======== QUOTED PASSAGE

United States District Court, S.D. Indiana, Indianapolis Division

May 13, 2014

REV. JEFFREY ALLEN ROWE, Plaintiff,
v.
INDIANA DEPARTMENT OF CORRECTION, Defendant.

ENTRY DISCUSSING PLAINTIFF'S MOTION TO RECONSIDER

JANE MAGNUS-STINSON, District Judge.

A court may, in the exercise of its discretion, revise any non-final order "at any time before the entry of a judgment adjudicating all the claims...." Fed.R.Civ.P. 54(b); see also Galvan v. Norberg, 678 F.3d 582, 587 and n. 3 (7th Cir. 2012). "Motions for reconsideration serve a limited function: to correct manifest errors of law or fact or to present newly discovered evidence, " and should not "serve as the occasion to tender new legal theories for the first time." Rothwell Cotton Co. v. Rosenthal & Co., 827 F.2d 246, 251 (7th Cir. 1987) (quoting Keene Corp. v. Int'l Fidelity Ins. Co., 561 F.Supp. 656, 665-66 (N.D. Ill. 1982), aff'd, 736 F.2d 388 (7th Cir. 1984)). In response to the Entry Discussing Cross Motions for Summary Judgment issued on March 3, 2014 (the "Entry"), plaintiff Jeffrey Allen Rowe now seeks reconsideration of a few of the Court's rulings. For the reasons explained below, Rowe's motion to reconsider [dkt. 135] is granted in part and denied in part.

I. Injunctive relief

Rowe's motion to reconsider is granted to the extent that the Court will consider whether the confiscation of certain publications from Rowe on November 30, 2010, and January 19, 2011, violates RLUIPA in the course of the up-coming bench trial. In other words, the Court will determine whether Rowe is entitled to the return of the pieces of correspondence confiscated from him on November 30, 2010, and January 19, 2011, without "item censorship." These documents relate to Rowe's surviving claim that the correspondence policy which Rowe describes as prohibiting item censorship of religious publications/correspondences violates RLUIPA. These documents shall be addressed in this context.

For clarity, however, Rowe must first alert the Court to the specific location on the docket of the relevant documents (that is, the November 30, 2010, and January 19, 2011, confiscated documents). Rowe shall have through June 5, 2014, in which to provide this information.

II. Footnote 5

Rowe's motion to reconsider is denied to the extent that Rowe challenges statements made in footnote 5 the Entry. Dkt. 131 at p. 9. This footnote noted that "even if the individual defendants were not entitled to qualified immunity, it appears (although not argued by either party) that the most Rowe could recover is nominal damages against the individual defendants." This footnote was dicta. Rowe's motion to reconsider is granted to the extent that the Court's observations found in footnote 1 are not controlling in this action. This is another way of saying, that what damages might be available against the defendants on his claims brought pursuant to 42 U.S.C. § 1983 is irrelevant because the individual defendants were granted judgment as a matter of law.

III. Abandonment of Claims

Next Rowe argues that the Court erred in finding that he had abandoned all claims except his First Amendment and RLUIPA claims. As the Entry of March 3, 2014, explained, a host of claims were voluntarily dismissed by Rowe and any claim not specifically mentioned in that Entry was understood to be voluntarily dismissed by Rowe. See dkt. 131, citing dkts. 36; 128 at p. 29; and 90 at fn. 1. Rowe himself stated, "Any other claims Rowe has, that he has not already voluntarily dismissed, or argued herein for summary judgment in his favor, Rowe hereby voluntarily dismisses." Dkt. 128 at p. 82. Specifically, Rowe argues that the Court overlooked the following claims:

• That the IDOC's ban on the swastika as a religious symbol violates the Equal Protection Clause of the Fourteenth Amendment.

================

### STATED EXERCISE 1:
Write out the part of the court entry on Rowe's motion to reconsider that runs from "For clarity, however, Rowe" down to "provide this information.", word for word.
### STATED EXERCISE 2:
Extend the court entry on Rowe's motion to reconsider, beginning immediately after its final sentence.
The lines after this point come from a separate source and have no connection to the court entry on Rowe's motion to reconsider.

======== DATASET EXCERPT

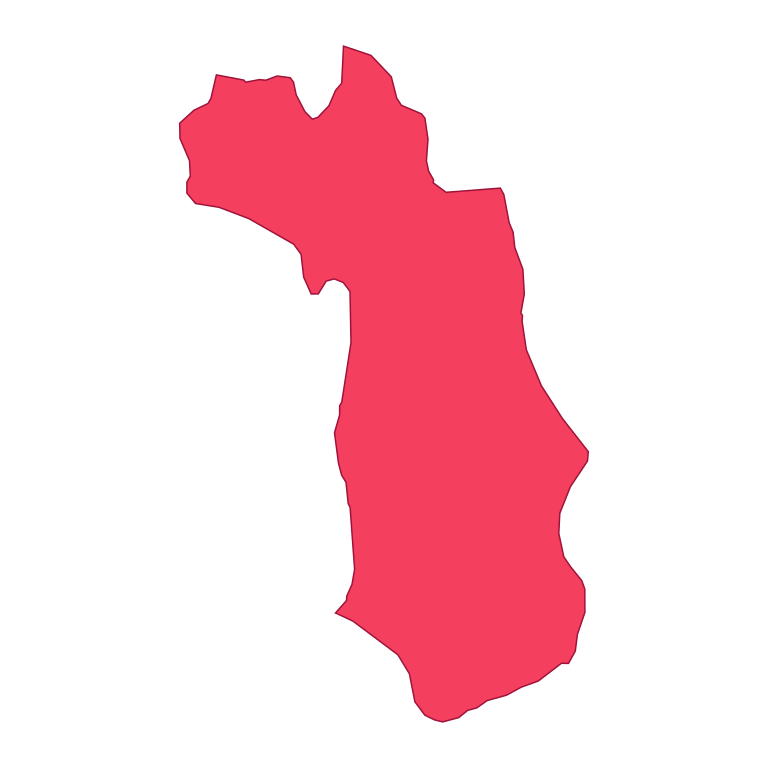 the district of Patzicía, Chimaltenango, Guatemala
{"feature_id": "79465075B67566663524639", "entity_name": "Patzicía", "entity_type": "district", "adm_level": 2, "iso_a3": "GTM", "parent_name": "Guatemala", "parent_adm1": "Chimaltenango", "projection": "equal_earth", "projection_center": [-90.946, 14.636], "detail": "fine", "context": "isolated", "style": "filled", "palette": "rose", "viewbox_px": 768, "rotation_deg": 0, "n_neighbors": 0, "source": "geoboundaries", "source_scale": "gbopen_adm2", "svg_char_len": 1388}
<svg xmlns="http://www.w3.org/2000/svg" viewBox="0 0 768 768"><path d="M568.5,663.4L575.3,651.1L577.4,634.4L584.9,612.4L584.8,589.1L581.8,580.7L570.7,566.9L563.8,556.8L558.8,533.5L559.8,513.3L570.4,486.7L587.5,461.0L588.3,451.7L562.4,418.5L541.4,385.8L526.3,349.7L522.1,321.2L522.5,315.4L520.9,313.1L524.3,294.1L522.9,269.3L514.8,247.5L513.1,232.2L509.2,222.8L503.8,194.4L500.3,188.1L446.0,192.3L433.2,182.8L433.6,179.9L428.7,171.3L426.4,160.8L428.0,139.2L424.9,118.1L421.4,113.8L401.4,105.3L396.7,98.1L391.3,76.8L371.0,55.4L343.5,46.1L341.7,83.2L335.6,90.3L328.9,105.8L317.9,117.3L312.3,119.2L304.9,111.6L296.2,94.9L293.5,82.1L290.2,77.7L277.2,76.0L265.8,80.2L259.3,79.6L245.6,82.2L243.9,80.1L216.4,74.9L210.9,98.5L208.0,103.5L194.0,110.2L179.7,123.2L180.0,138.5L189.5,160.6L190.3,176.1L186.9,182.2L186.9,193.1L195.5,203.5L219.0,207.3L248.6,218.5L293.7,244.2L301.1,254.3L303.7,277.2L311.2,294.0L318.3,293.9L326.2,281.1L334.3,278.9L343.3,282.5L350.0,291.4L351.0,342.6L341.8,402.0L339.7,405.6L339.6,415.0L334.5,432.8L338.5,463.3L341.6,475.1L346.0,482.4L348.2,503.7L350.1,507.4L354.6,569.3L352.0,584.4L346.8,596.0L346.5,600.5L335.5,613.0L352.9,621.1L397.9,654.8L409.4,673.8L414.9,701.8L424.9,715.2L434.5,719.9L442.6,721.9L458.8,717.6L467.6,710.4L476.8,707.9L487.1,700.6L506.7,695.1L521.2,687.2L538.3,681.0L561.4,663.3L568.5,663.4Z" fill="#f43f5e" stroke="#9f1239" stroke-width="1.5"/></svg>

================

### TASK ANSWER 1:
For clarity, however, Rowe must first alert the Court to the specific location on the docket of the relevant documents (that is, the November 30, 2010, and January 19, 2011, confiscated documents). Rowe shall have through June 5, 2014, in which to provide this information.

### TASK ANSWER 2:
• The IDOC's Zero Tolerance policy on Security Threat Groups is unconstitutionally vague under the Fourteenth Amendment
• That Defendant Potter violated Rowe's Fourteenth Amendment Due Process rights by delaying numerous incoming religious correspondences addressed to Rowe without notifying him of those delays.

Rowe states that these claims were never voluntarily dismissed or abandoned. Omitted from Rowe's argument is any reference to his summary judgment briefing which would substantiate his claim that these issues were raised and briefed. The Court will not once again piece through Rowe's 83-page handwritten memorandum in opposition to the defendants' motion for summary judgment to verify his assertion. If a claim was overlooked in Rowe's briefing, he should be able to point to that section of his briefing with specificity. United States v. Dunkel, 927 F.2d 955, 956 (7th Cir. 1991) ("Judges are not like pigs, hunting for truffles buried in briefs.").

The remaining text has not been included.